12 thoughts on “Wanderlust: Sickness and Sin”

  1. But wait, does it help if you imagine someone experiencing similar longings while living in … ANTWERP.

    Am off out to photograph various religions here in the city today, apparently there are more than I could have imagined … also trying to ignore the niggling pain that resulted from me taking the red wine cure last night.

    Sigh …

    On the bright side, that was one beautiful well-written post 🙂

    Reply
  2. great post, pam! everytime i drive past the airport, i have visions of being on the plane far overhead, heading to some unknown land (at least to me).

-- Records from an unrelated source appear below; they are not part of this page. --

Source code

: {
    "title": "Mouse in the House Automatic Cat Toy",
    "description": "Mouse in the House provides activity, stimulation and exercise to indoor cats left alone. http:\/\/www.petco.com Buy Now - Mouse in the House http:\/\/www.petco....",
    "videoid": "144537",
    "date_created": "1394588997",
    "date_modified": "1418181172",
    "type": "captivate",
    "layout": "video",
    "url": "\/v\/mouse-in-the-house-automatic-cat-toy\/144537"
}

    but two things (1) if you’re travelling all the time, it doesn’t feel as special, and (2) by all accounts, i’ve read you absolutely can change your karma. Karma is a actually Sanskrit word from the root “Kri,” which means “action.”

    i wrote a post on it a while back for my uni newspaper. check it out if you’re interested
    http://www.peak.sfu.ca/the-peak/2005-2/issue9/fe-karma.html

    Reply
  3. @Carol: You said it. My Seattle friends and I had quite the pity party over this issue yesterday at lunch. Yikes.

    @Di: Good company.

    @Ian: An interesting read, but I’m not sure what I’m supposed to do now. I am trying not to create more ripples in the pond in reaction…

    Reply
  4. pam — well even non-action is an action right 😉 since we’re always compelled to act in some way, it’s best to act with pure intention. then you can’t go wrong no matter what you do.

    Reply
  5. J left last week already?! Sheesh, I AM behind… I realize it might be not any consolation…but your posts are like trips for me…because they take me out of the self-absorption of my frenzied day-to-day life and remind me just how vast the possibilities are. Great post.

    Reply
  6. “swampy karmic funk” – I like that :0
    Yep, I too have that feeling. We were meant to spend the weekend in a “retreat” at jon’s family farm. barely any heat and a howling storm meant we came back after one night, to watch the storm from a warm apt. but still, i’ve found myself disappearing into the bathroom to close my eyes and sniff the coconut shower gel like it’s some sort of drug. “i am in hawaii,” i repeat to myself, nostrils on plastic, “I am on the big island.” “There is no such thing as winter…”

    Reply
  7. Pam, your pictures inspire me. Will be going to India for the month of Jan.. Hope I take a good a pictures as you do. Your website looks awesome.